One of my men reappeared, silhouetted against the light in the doorway opposite me, wiping his sword on a rag. He leaned out into the street, and though I heard nothing, I saw him tense and open his mouth in a shout. Then he was running up the narrow street. I cursed my age and my bad leg and thrust myself away from the wall, forcing myself into a lumbering run, only now aware of the fight going on in the street about thirty paces from me. The weight of my cloak was awful. I fumbled at the clasp and felt the burden fall away, and then I was in the middle of the fight.

I remember little of the tussle itself, but with me, that is a far from unusual state of affairs. Images are all that remain in my memory: a bare neck with a prominent Adam's apple, and then blood spouting as I jerk my sword point out of it — no memory of the stab; the feeling of a living body under my feet and then my braced arm, up to the wrist in mud because my crippled leg has let me down again and I've fallen; the crotch of a man whose sheepskin-wrapped legs are criss-crossed with cloth bindings, and my blade again, taking away his manhood; and a face, wide-mouthed and staring-eyed, and hands with no strength clutching at my sword, trying to pull it out of their owner's breast. All this I recall in silence. There is no noise, no screaming — no sound of any kind.

When it was over, I was badly winded, puffing for breath like an old man. I leaned over, hands on my knees, and hung my head, sobbing to clear my chest.
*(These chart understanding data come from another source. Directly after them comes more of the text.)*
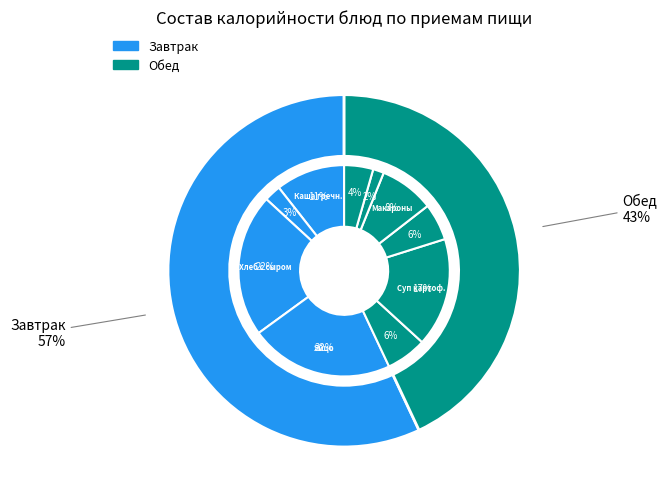

What percentage is NOT represented by Макароны и подлива?

91.6%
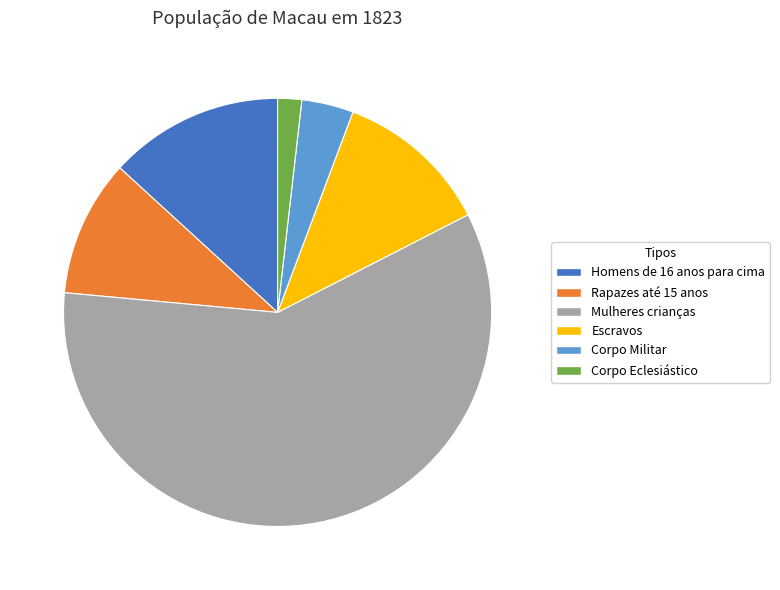

Count the number of slices in the pie.

6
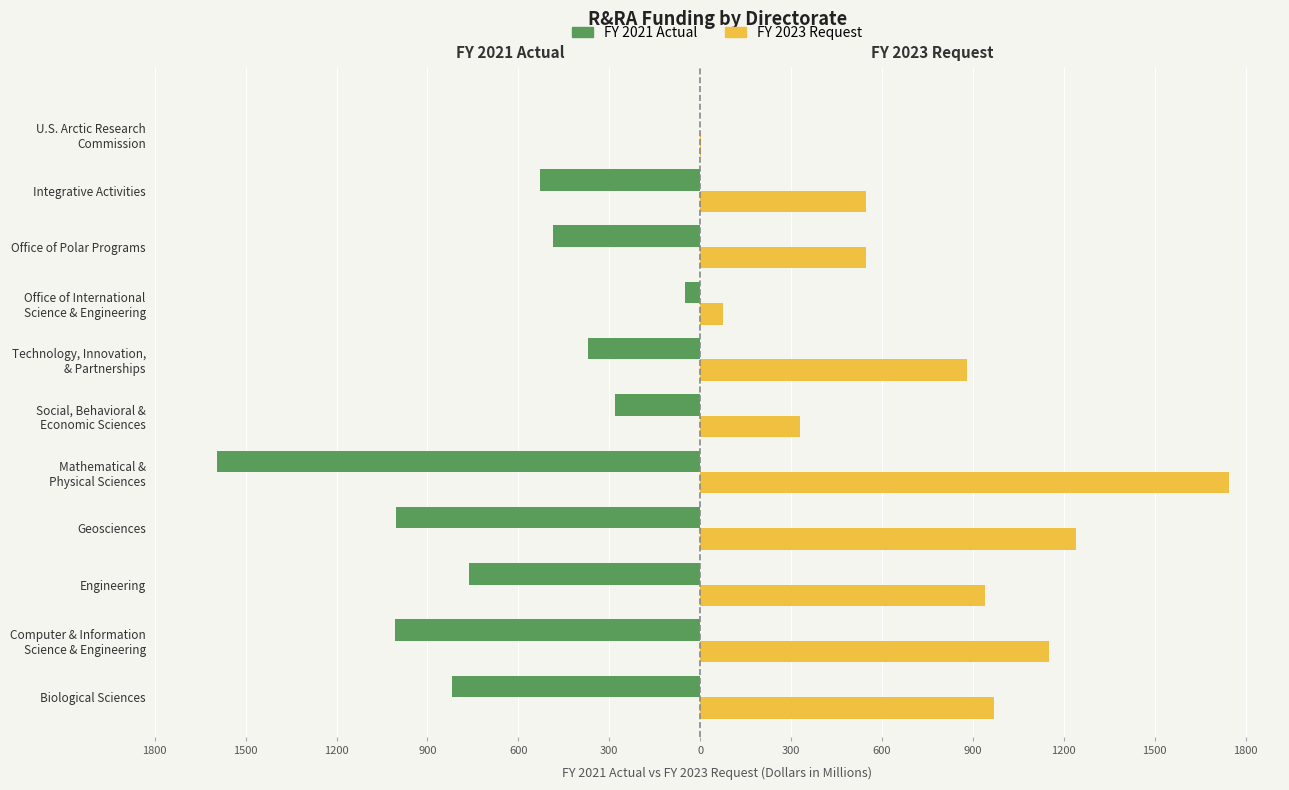

What is the sum of all FY 2021 Actual values?

-6903.2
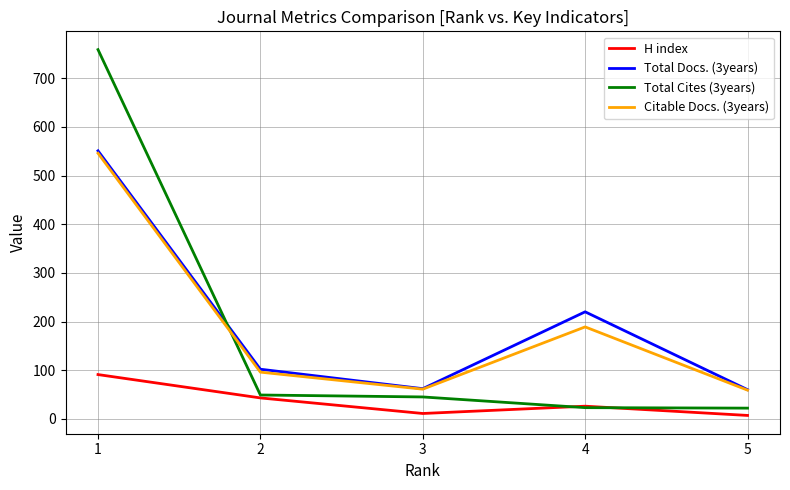

Which series has the largest range (max minus min)?

Total Cites (3years)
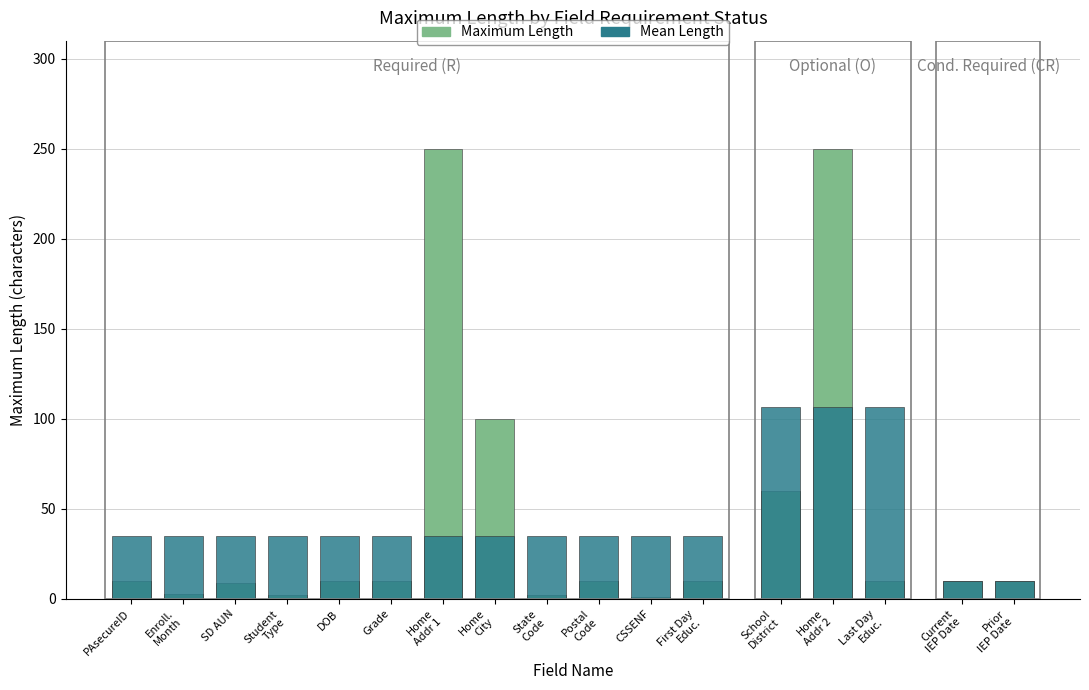

Which category has the highest value in the Maximum Length series?

Home
Addr 1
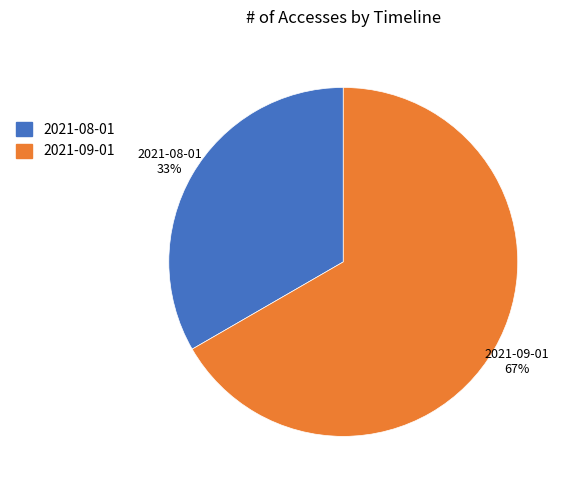

Which category has the biggest portion of the pie?

2021-09-01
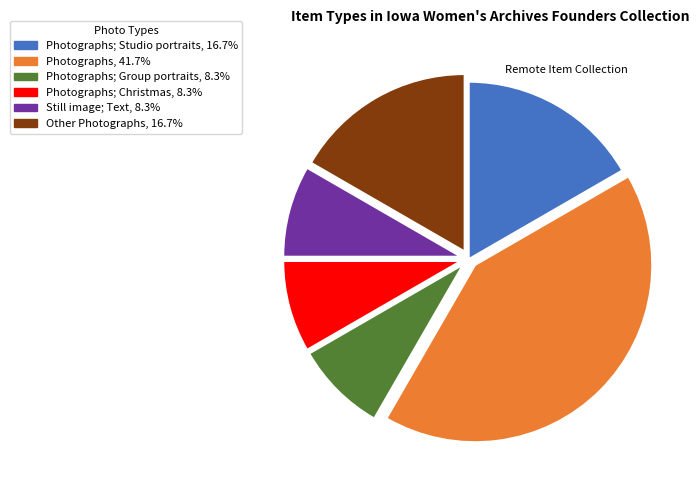

How many slices are in this pie chart?

6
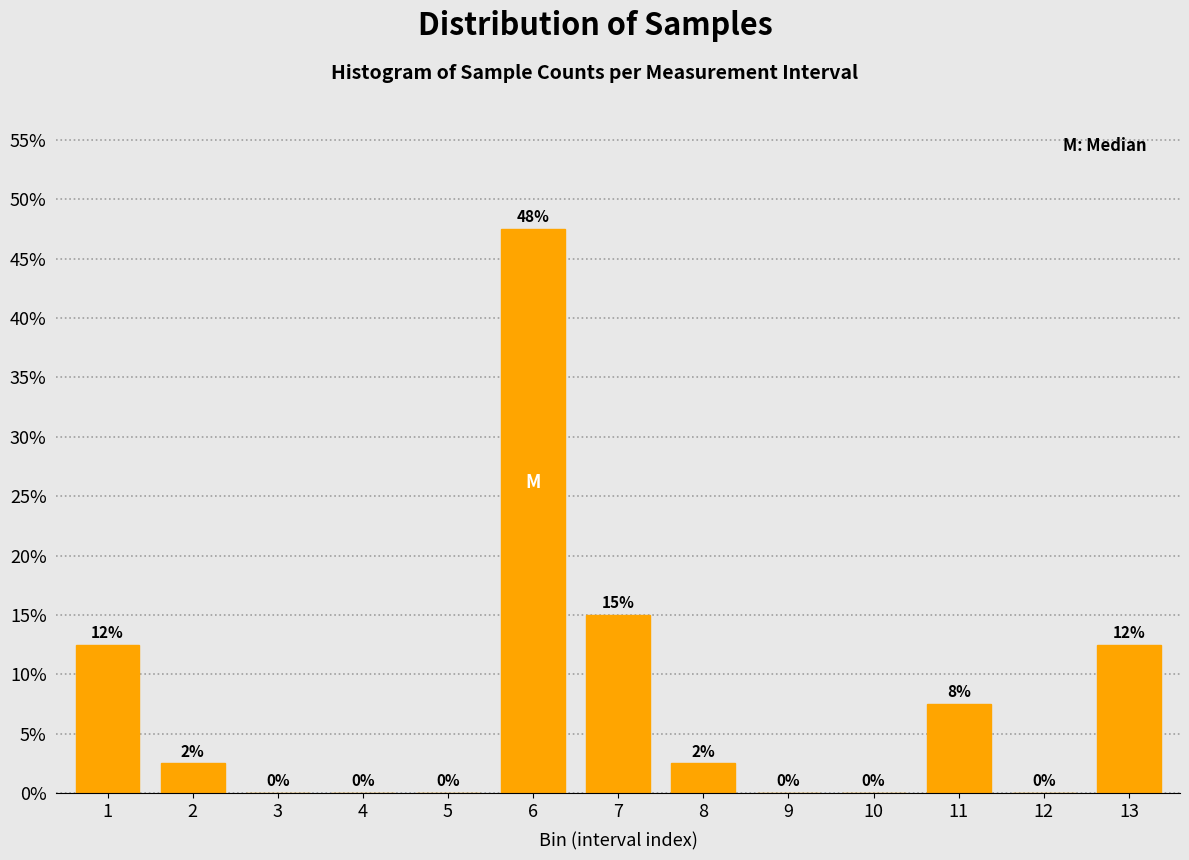

True or false: the data shows 67.9 at 6.

False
"Commander Varrus? Are you all right?"

I knew the voice; it belonged to young Kyril, one of my lieutenants. I nodded my head as clearly as I could in that position and he left me, moving on to check the others. Gradually I became aware of my hands, gripping my knees. Neither held a weapon. I had no sword, and no memory of dropping it. I blinked my eyes clear of rainwater and saw, by the darkness of blood on my right wrist and hand, that I was wounded. I straightened up, feeling no pain, and touched my right hand with my left. My hand responded, but strangely. My whole arm felt numb. I moved my left hand up along my arm, and I felt the cut — just above the elbow, and bleeding fast. My stomach lurched and I puked — my normal reaction after a battle, and one that usually left me feeling better. But this time, as I straightened up from retching, it seemed to me I saw a light, somewhere ahead of me, spinning in the strangest fashion and coming towards me at a roaring speed. And that was all I saw.

They picked me up out of the mud in the roadway and carried me to one of the huts, and I was out of my mind for more than a week.

My wound, on its own, was not too serious, although there is no such thing as a dismissible battle wound. Some whoreson had swiped me with an axe that had no edge. The weight alone had dug what little edge the thing had into the flesh and had broken my upper arm in what the medics call a twig-fracture. At my age, it's a wonder the whole bone didn't shatter. At least, that's what I thought then. Now I know that I was just mellowing into my prime in those days. But I bled a lot, they told me later: a sullen, angry bleeding that worried them because it would not stop. And on top of that, I'd caught pneumonia from the soaking. For a while my men thought they were going to lose me.